Beirut - Die libanesische Hisbollah-Bewegung ignoriert die Drohungen der westlichen und arabischen Staaten. Weitere Kämpfer seien auf dem Weg in das Nachbarland. Das sagte ein Mitglied der pro-iranischen Schiiten-Bewegung, kurz nachdem Außenminister der Kontaktgruppe der Freunde Syriens den Rückzug der Hisbollah-Kämpfer aus Syrien gefordert hatten. Die Außenminister elf westlicher und arabischer Staaten warben zudem eindringlich für die geplante Friedenskonferenz mit Vertretern beider Bürgerkriegsparteien.
Hannover - Der Verfassungsschutz soll auch künftig mit V-Leuten in der rechten Szene zusammenarbeiten dürfen.
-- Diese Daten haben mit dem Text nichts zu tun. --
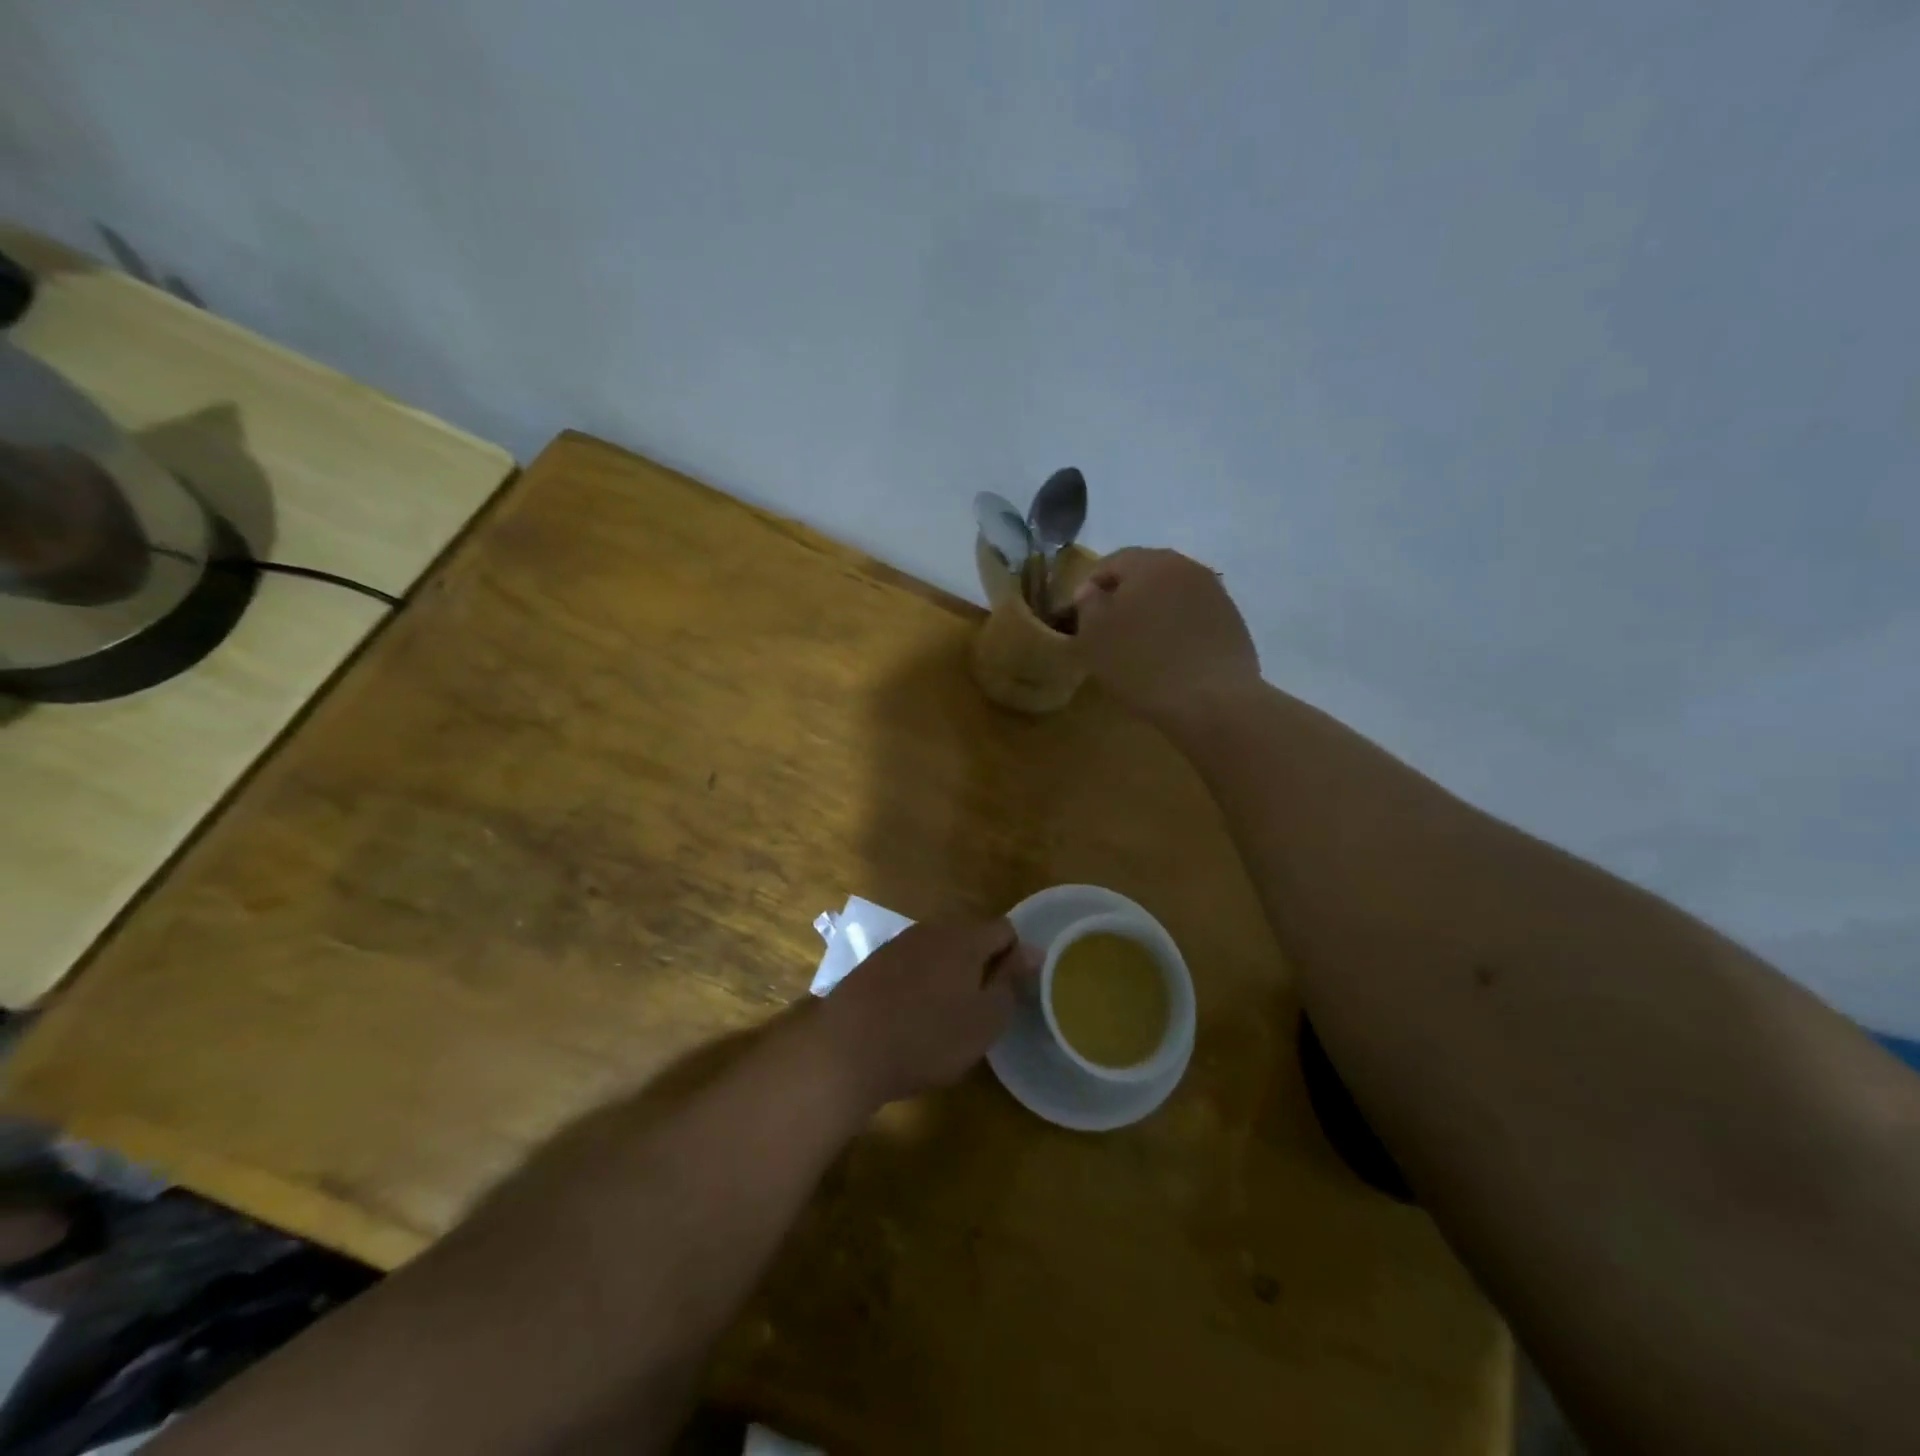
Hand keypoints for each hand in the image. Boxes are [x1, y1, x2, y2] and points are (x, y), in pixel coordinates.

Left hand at [814, 919, 1038, 1107]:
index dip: (1016, 958)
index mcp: (965, 937)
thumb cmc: (928, 1038)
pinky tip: (914, 1012)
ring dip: (951, 971)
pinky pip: (912, 962)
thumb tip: (1032, 951)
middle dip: (982, 963)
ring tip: (948, 1013)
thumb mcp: (985, 1020)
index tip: (1012, 992)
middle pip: (971, 936)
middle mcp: (933, 929)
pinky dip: (922, 980)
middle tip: (982, 1006)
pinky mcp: (875, 961)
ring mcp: (900, 942)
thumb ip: (1010, 981)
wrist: (848, 1048)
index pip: (1005, 929)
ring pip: (940, 948)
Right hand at [1073, 548, 1260, 722]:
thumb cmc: (1142, 664)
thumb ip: (1088, 604)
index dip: (1090, 588)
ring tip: (1141, 646)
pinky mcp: (1233, 621)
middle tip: (1109, 631)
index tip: (1080, 618)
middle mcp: (1187, 567)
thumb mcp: (1095, 635)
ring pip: (1171, 595)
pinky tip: (1171, 657)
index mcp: (1150, 562)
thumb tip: (1092, 590)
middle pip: (1145, 575)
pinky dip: (1178, 630)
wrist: (1212, 701)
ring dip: (1153, 613)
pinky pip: (1193, 617)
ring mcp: (1215, 593)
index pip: (1110, 562)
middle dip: (1125, 598)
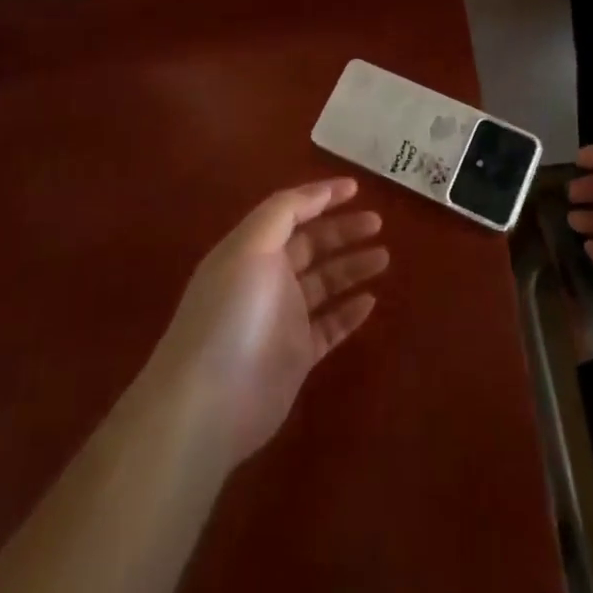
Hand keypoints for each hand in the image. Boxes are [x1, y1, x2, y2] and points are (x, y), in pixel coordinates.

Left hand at [146, 179, 387, 470]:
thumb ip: (283, 213)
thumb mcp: (251, 247)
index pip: (290, 212)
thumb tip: (317, 192)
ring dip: (353, 267)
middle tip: (377, 222)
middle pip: (311, 245)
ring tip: (384, 257)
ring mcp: (282, 319)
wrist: (208, 404)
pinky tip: (371, 301)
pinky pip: (330, 326)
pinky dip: (350, 312)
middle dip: (343, 230)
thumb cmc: (230, 314)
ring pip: (325, 283)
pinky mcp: (295, 356)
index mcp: (252, 248)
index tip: (355, 188)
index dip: (321, 197)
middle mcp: (267, 278)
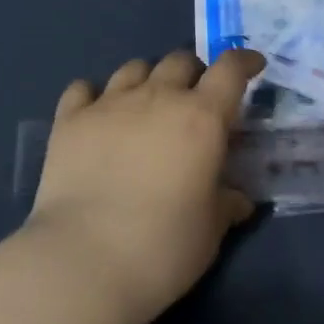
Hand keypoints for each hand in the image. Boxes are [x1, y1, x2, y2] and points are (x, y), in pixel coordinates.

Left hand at [24, 48, 262, 323]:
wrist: (83, 263)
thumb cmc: (162, 248)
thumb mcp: (210, 231)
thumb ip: (226, 204)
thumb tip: (238, 199)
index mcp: (201, 117)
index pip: (230, 69)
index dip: (244, 61)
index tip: (252, 66)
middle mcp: (158, 97)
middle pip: (181, 61)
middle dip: (193, 74)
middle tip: (193, 102)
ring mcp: (110, 103)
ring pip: (135, 68)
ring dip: (148, 80)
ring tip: (145, 105)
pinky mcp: (71, 120)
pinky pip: (83, 89)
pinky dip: (94, 96)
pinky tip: (96, 115)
Zu dieser Einschätzung kommt eine Bund-Länder-Kommission zum Rechtsterrorismus. Um Ermittlungspannen wie bei der NSU-Mordserie zu verhindern, müssten jedoch der rechtliche Rahmen und die Kontrolle neu geregelt werden. Die Bundesregierung hatte die Kommission im Februar 2012 eingesetzt - als Folge der schwerwiegenden Versäumnisse im Fall NSU. Die Runde sollte Vorschläge für eine bessere Zusammenarbeit der Sicherheitsbehörden von Bund und Ländern erarbeiten.
Tokio - Der japanische Autobauer Nissan ruft wegen eines Lenkradproblems weltweit 841 000 Autos zurück in die Werkstätten. Betroffen seien die Modelle Micra und Cube aus den Baujahren 2002 bis 2006. Bei den Fahrzeugen könne sich der Lenkradbolzen lockern. Der Fehler könne binnen einer Viertelstunde in der Werkstatt behoben werden. Der Rückruf soll Mitte Juni beginnen. In Deutschland ist mit 66 558 Exemplaren lediglich der Kleinwagen Micra betroffen, hieß es vom Unternehmen.
London - Mehrere muslimische Gruppen in Großbritannien haben den mutmaßlichen Terrorangriff auf einen Soldaten in London aufs schärfste verurteilt. Eine solche barbarische Tat habe keinerlei Basis im Islam, hieß es vom britischen Muslimrat. Alle Menschen und Gruppen, egal ob muslimisch oder nicht, müssten nun zusammenhalten. Die Polizei müsse dafür sorgen, dass keine Spannungen hochkochten. Bei dem mutmaßlichen Terrorangriff war gestern ein Soldat unter anderem mit einem Fleischerbeil ermordet worden. Die beiden mutmaßlichen Täter wurden von der Polizei angeschossen.